I remember the first summer I was at the plant (in 1979) when everyone was abuzz about the union election. Some people thought it would stop this “absolute power” syndrome infesting the two top dogs. Those employees that had worked for unions warned the rest that to me sounded like joining a union was like selling their soul to the devil. Some had even left their former employers to escape what they referred to as the “manipulation of their morals”. It came down to voting for the lesser of two evils.
I would like to point out that Lord Acton said that Great men are almost “Always” bad. There are exceptions. There was one great liberating moment in Power Plant history at our plant that occurred in 1987 the day that our new plant manager arrived at our plant. His name is Ron Kilman.

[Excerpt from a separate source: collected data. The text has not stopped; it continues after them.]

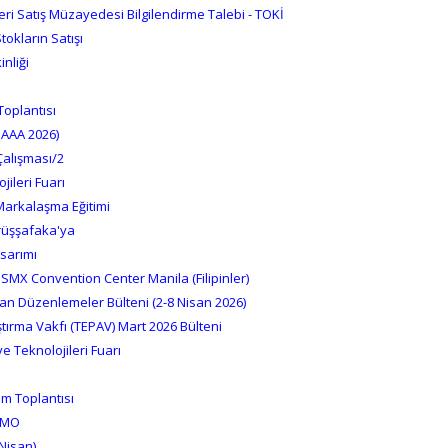
Yeri Satış Müzayedesi Bilgilendirme Talebi - TOKİ
okların Satışı
nliği
oplantısı
(SAAA 2026)
alışması/2
jileri Fuarı
 Markalaşma Eğitimi
rüşşafaka'ya
asarımı
 SMX Convention Center Manila (Filipinler)
an Düzenlemeler Bülteni (2-8 Nisan 2026)
ştırma Vakfı (TEPAV) Mart 2026 Bülteni
e Teknolojileri Fuarı
m Toplantısı
 TMO
 Nisan)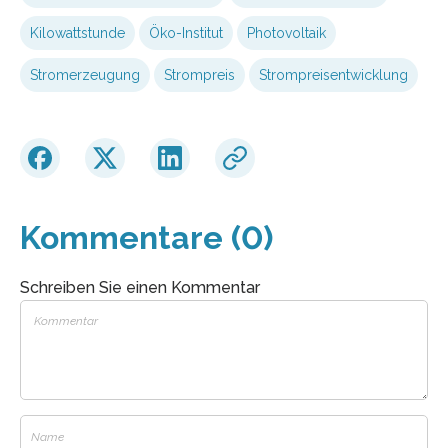
Kilowattstunde
Öko-Institut
Photovoltaik
Stromerzeugung
Strompreis
Strompreisentwicklung
Kommentare (0)
Schreiben Sie einen Kommentar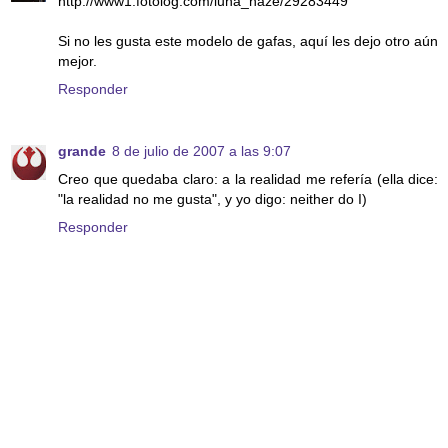
http://www1.fotolog.com/luna_haze/29283449
Si no les gusta este modelo de gafas, aquí les dejo otro aún
mejor.
Responder
grande
8 de julio de 2007 a las 9:07
Creo que quedaba claro: a la realidad me refería (ella dice:
"la realidad no me gusta", y yo digo: neither do I)
Responder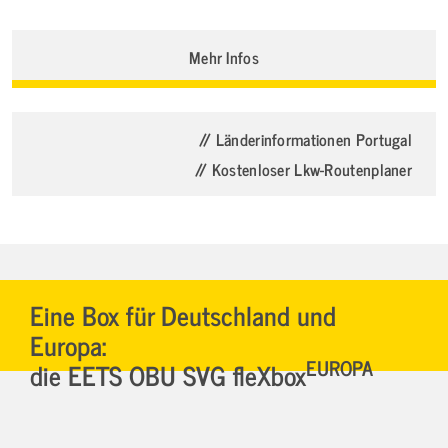
Mehr Infos
// Länderinformationen Portugal
// Kostenloser Lkw-Routenplaner
Eine Box für Deutschland und
Europa:
EUROPA
die EETS OBU SVG fleXbox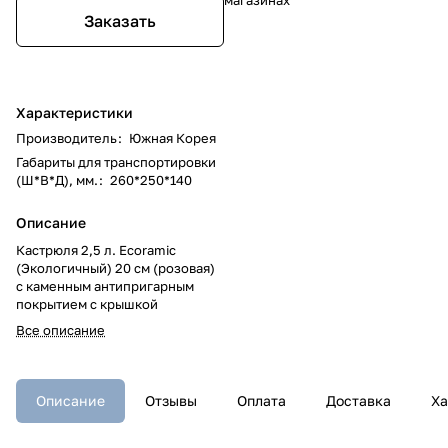
Заказать
Характеристики
Производитель
:
Южная Корея
Габариты для транспортировки
(Ш*В*Д), мм.
:
260*250*140
Описание
Кастрюля 2,5 л. Ecoramic
(Экологичный) 20 см (розовая)
с каменным антипригарным
покрытием с крышкой
Все описание
Описание
Отзывы
Оплата
Доставка
Ха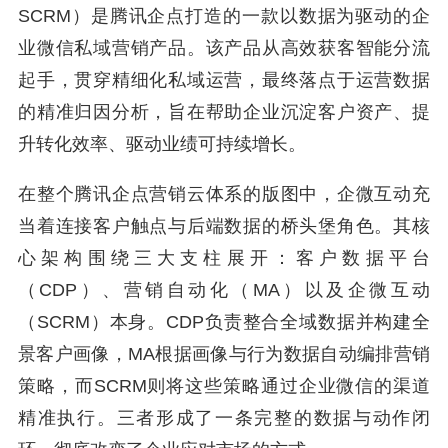
SCRM）是腾讯企点打造的一款以数据为驱动的企
业微信私域营销产品。该产品从高效获客智能分流
起手，贯穿精细化私域运营，最终落点于运营数据
的精准归因分析，旨在帮助企业沉淀客户资产、提
升转化效率、驱动业绩可持续增长。
在整个腾讯企点营销云体系的版图中，企微互动充
当着连接客户触点与后端数据的桥头堡角色。其核
心架构围绕三大支柱展开：客户数据平台
（CDP）、营销自动化（MA）以及企微互动
（SCRM）本身。CDP负责整合全域数据并构建全
景客户画像，MA根据画像与行为数据自动编排营销
策略，而SCRM则将这些策略通过企业微信的渠道
精准执行。三者形成了一条完整的数据与动作闭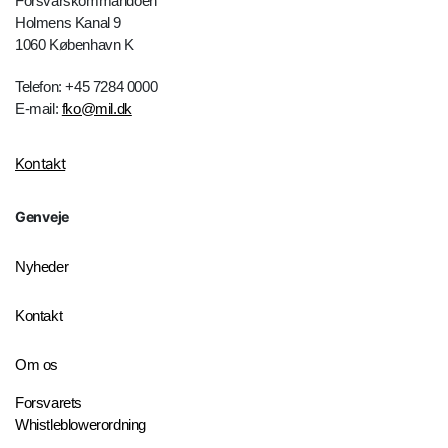
Forsvarskommandoen
Holmens Kanal 9
1060 København K
Telefon: +45 7284 0000
E-mail:
fko@mil.dk
Kontakt
Genveje
Nyheder
Kontakt
Om os
Forsvarets
Whistleblowerordning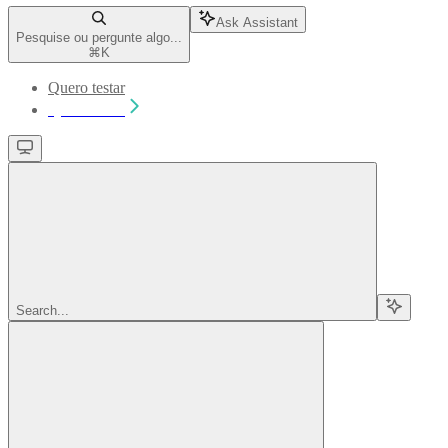
Ask Assistant
Pesquise ou pergunte algo...
⌘
K
Quero testar
Quero testar
Search...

Ron called the maintenance department to a meeting to introduce himself to us in the main break room. I remember that when he began speaking he told us a joke about himself. I don’t recall the joke, but I do remember the reaction of the room. I’m sure our reaction puzzled Ron, because we were all stunned.
I gave Charles Foster a look that said, “I didn’t know Plant Managers could joke!” There must be some mistake. No rattling of chains. No “sacrifice your lives and families to provide honey for my table.” Ron was a rather likable person. It didn’t fit. What was he doing as a Plant Manager?

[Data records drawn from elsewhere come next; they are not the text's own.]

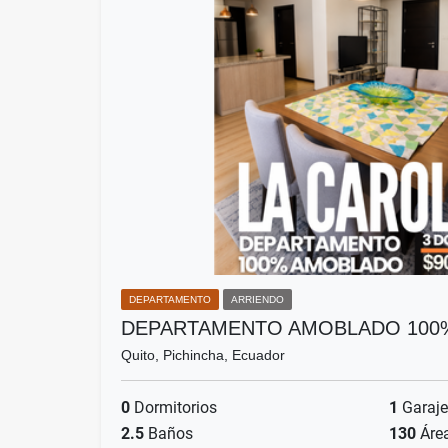
DEPARTAMENTO
ARRIENDO
DEPARTAMENTO AMOBLADO 100%
Quito, Pichincha, Ecuador
0
Dormitorios
1
Garaje
2.5
Baños
130
Áre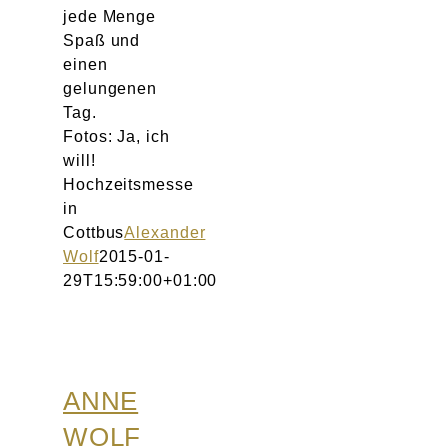
jede Menge
Spaß und
einen
gelungenen
Tag.
Fotos: Ja, ich
will!
Hochzeitsmesse
in
Cottbus
Alexander
Wolf
2015-01-
29T15:59:00+01:00
ANNE
WOLF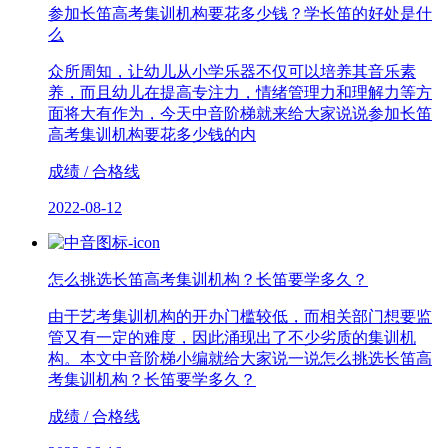
参加长笛高考集训机构要花多少钱？学长笛的好处是什
么
众所周知，让幼儿从小学乐器不仅可以培养其音乐素
养，而且幼儿在提高专注力，情绪管理力和理解力等方
面将大有作为，今天中音阶梯就来给大家说说参加长笛
高考集训机构要花多少钱的内
成绩 / 合格线
2022-08-12
怎么挑选长笛高考集训机构？长笛要学多久？
由于艺考集训机构的开办门槛较低，而相关部门想要监
管又有一定的难度，因此涌现出了不少劣质的集训机
构。本文中音阶梯小编就给大家说一说怎么挑选长笛高
考集训机构？长笛要学多久？
成绩 / 合格线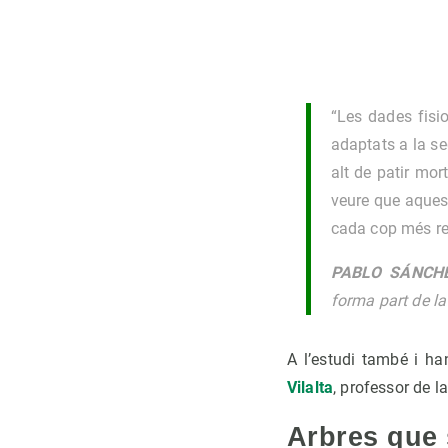
“Les dades fisi
adaptats a la se
alt de patir mor
veure que aques
cada cop més rec
PABLO SÁNCH
forma part de la
A l’estudi també i ha
Vilalta
, professor de 
Arbres que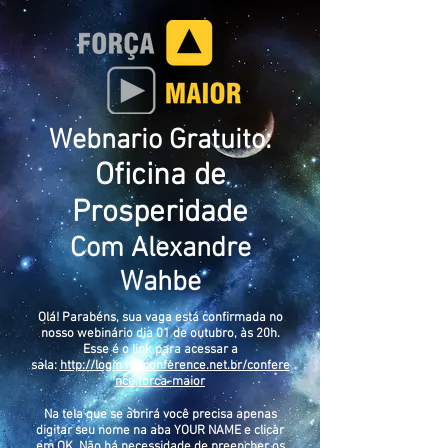
Webnario Gratuito:
Oficina de
Prosperidade
Com Alexandre
Wahbe
Olá! Parabéns, sua vaga está confirmada no
nosso webinário dia 01 de outubro, às 20h.
Esse é o link para acessar a
sala:
http://login.hotconference.net.br/confere
nce,forca-maior
Na tela que se abrirá você precisa apenas
digitar seu nome na aba YOUR NAME e clicar
em OK. Não há necessidade de preencher os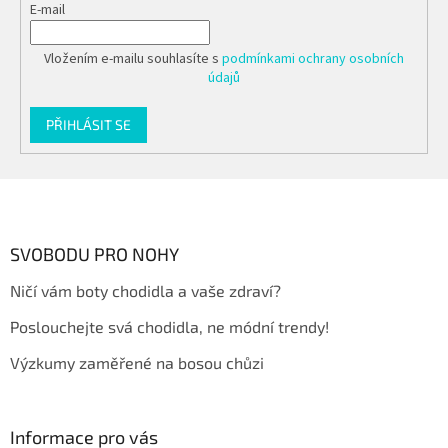
E-mail
Vložením e-mailu souhlasíte s
podmínkami ochrany osobních
údajů
PŘIHLÁSIT SE
Z
á
p
a
SVOBODU PRO NOHY
t
Ničí vám boty chodidla a vaše zdraví?
í
Poslouchejte svá chodidla, ne módní trendy!
Výzkumy zaměřené na bosou chůzi
Informace pro vás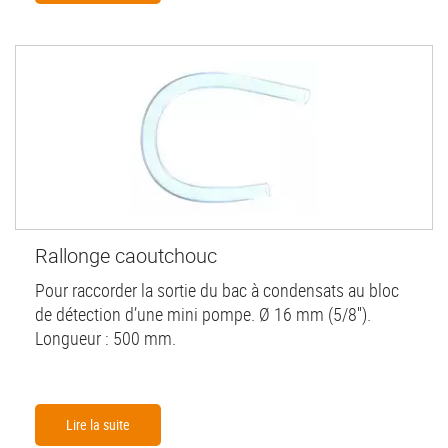
Rallonge caoutchouc
Pour raccorder la sortie du bac à condensats au bloc
de détection d’une mini pompe. Ø 16 mm (5/8'').
Longueur : 500 mm.
Lire la suite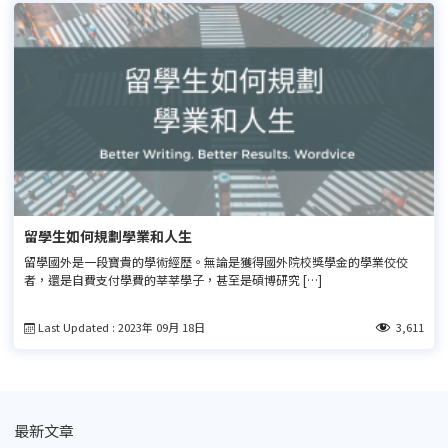
留學生如何規劃學業和人生
留學國外是一段寶貴的學術經歷。無論是獲得國外院校獎學金的學業佼佼
者，還是自費支付學費的莘莘學子，甚至是碩博研究 […]
Last Updated : 2023年 09月 18日
3,611
最新文章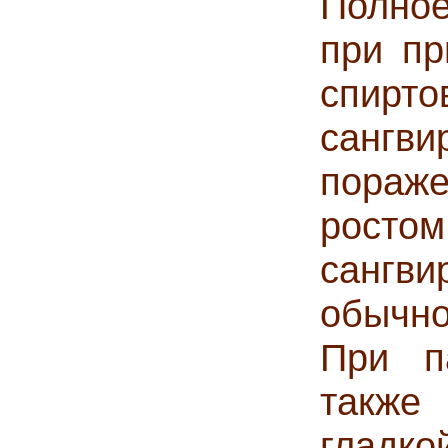
Полное
при п
спи
сангв
пораже
росто
сангв
обычно
При п
также 
гладко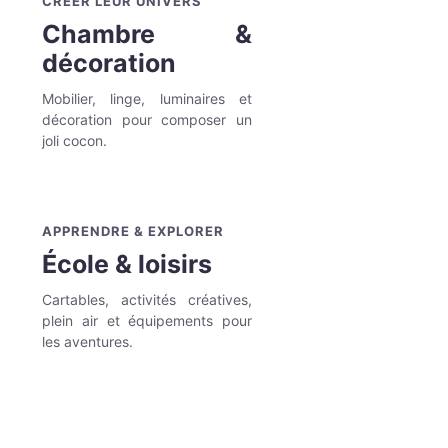
CRÉER LEUR UNIVERS
Chambre &
décoration
Mobilier, linge, luminaires et
décoration pour composer un
joli cocon.
APPRENDRE & EXPLORER
École & loisirs
Cartables, activités créatives,
plein air et équipements pour
les aventures.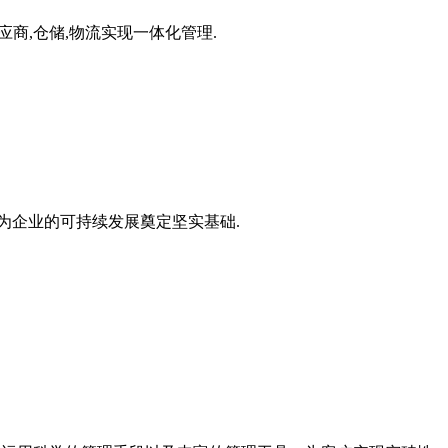
应商,仓储,物流实现一体化管理.
为企业的可持续发展奠定坚实基础.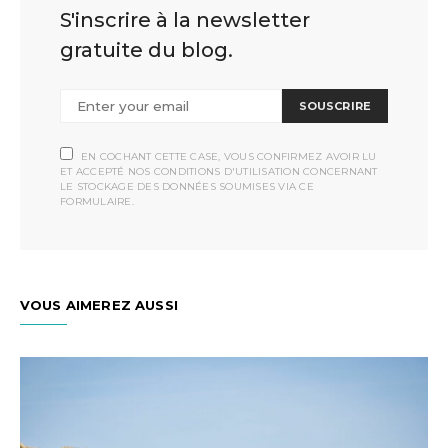
S'inscrire à la newsletter
gratuite du blog.
SOUSCRIRE
EN COCHANT CETTE CASE, VOUS CONFIRMEZ AVOIR LU
ET ACCEPTÉ NOS CONDITIONS D'UTILISATION CONCERNANT
LE STOCKAGE DES DONNÉES SOUMISES VIA CE
FORMULAIRE.
VOUS AIMEREZ AUSSI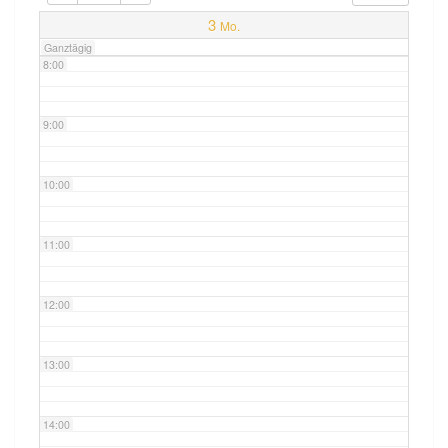
7:00
3
Mo.
Ganztägig
8:00
9:00
10:00
11:00
12:00
13:00
14:00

Throughout the almost 7 years that Ron was the plant manager, we were free from the tyranny of the “Beekeeper”. I have invited Ron to read my blog posts because he is one Plant Manger that even though he wasn’t one of the True Power Plant Men in the field showing their character daily by fighting dragons and saving fair maidens, he was our benevolent dictator that had the power to put his thumb down on the rest, but choosing “Might for Right” as King Arthur preferred.
Ok, so Ron Kilman doesn’t look exactly like King Arthur. That would be stretching it a little. Also… I’m sure some people found some reason to not like Ron Kilman through the years that he was Plant Manager. That would be because he made some unpopular decisions from time to time. That is the life of a Plant Manager.

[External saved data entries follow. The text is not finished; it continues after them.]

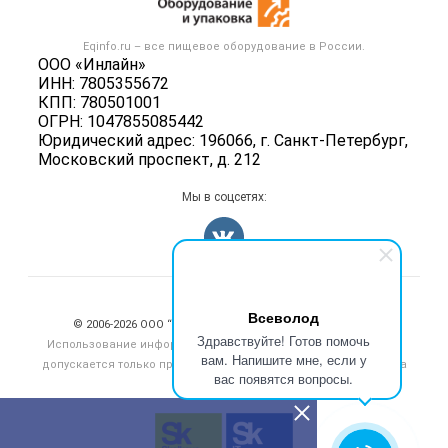
Публичная оферта
Вакансии
Тара и упаковка
Контактная информация
Блог
Eqinfo.ru – все
пищевое оборудование
в России.
Б/у оборудование
Политика обработки персональных данных
ООО «Инлайн»
Вакансии
ИНН: 7805355672
Для СМИ
КПП: 780501001
Информация о компаниях
ОГРН: 1047855085442
Добавить объявление
Юридический адрес: 196066, г. Санкт-Петербург,
Московский проспект, д. 212
Карта объявлений
Мы в соцсетях:
Счетчики, авторское право, логотипы
Всеволод
© 2006‑2026 ООО “Инлайн”. 12+ Все права защищены.
Здравствуйте! Готов помочь
Использование информации, размещенной на данном сайте,
вам. Напишите мне, если у
допускается только при размещении активной гиперссылки на
вас появятся вопросы.
сайт
eqinfo.ru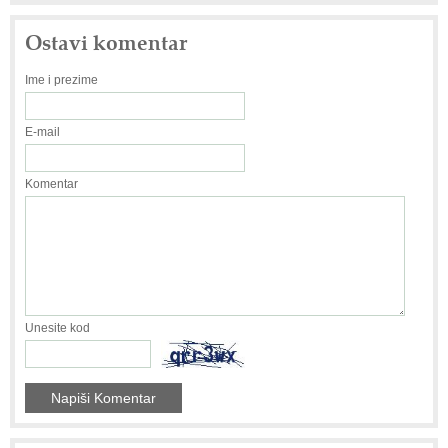
Ostavi komentar
Ime i prezime
E-mail
Komentar
Unesite kod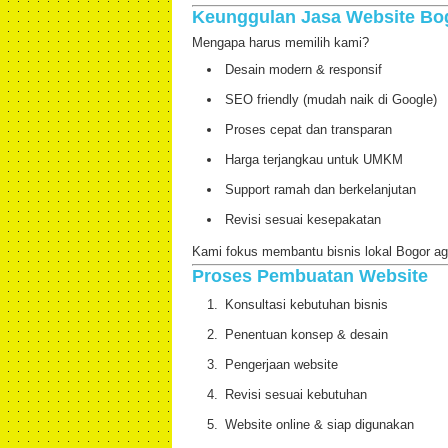
Keunggulan Jasa Website Bo
Mengapa harus memilih kami?
Desain modern & responsif
SEO friendly (mudah naik di Google)
Proses cepat dan transparan
Harga terjangkau untuk UMKM
Support ramah dan berkelanjutan
Revisi sesuai kesepakatan
Kami fokus membantu bisnis lokal Bogor agar
Proses Pembuatan Website
Konsultasi kebutuhan bisnis
Penentuan konsep & desain
Pengerjaan website
Revisi sesuai kebutuhan
Website online & siap digunakan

When Ron first came to the plant, he really wanted to stay at the level of the regular working person. I believe that he meant it when he told us that. As the years went by, the demands of managing the large plant occupied so much of his time that little time was left to spend with the people he cared about.
I remember him saying that his manager demanded him to be downtown in Corporate Headquarters so many days a week, and that left him little time at the plant. He asked me what I thought would be a solution to this problem. I told him that I thought he should have a representative that would stay at the plant in his stead that would perform Plant activities and report to him directly. Sort of as an extension of himself. I was not thinking of his Assistant Plant Manager because he had his own job to do.
I was sometimes taken aback when Ron would ask a question like that because it surprised me that he valued my opinion. I will discuss Ron Kilman and why I believe that he is a man of great character in a later post. I only mention him here to show the contrast between Eldon Waugh and Ron. Both were in a position of ultimate power over their employees. One took the high road, and one took the low. Neither of them had ever been to Scotland as far as I know (ok. I had to add another rhyme… geez).
I also titled this post as a “Halloween Election” story. I told you the scary part… that was the story about the beekeeper, in case you forgot to be frightened by it. I also threw in the part about the Union Election as a meager attempt to rid the plant of total managerial tyranny. But the real reason I made this a story about an Election is because of the striking similarity between Ron Kilman and Mitt Romney. My Gosh! Have any of you noticed this? Am I the only one that sees the resemblance? Notice the chin, the hairline and even the gray side burns.
Happy Halloween, and good luck with the next election.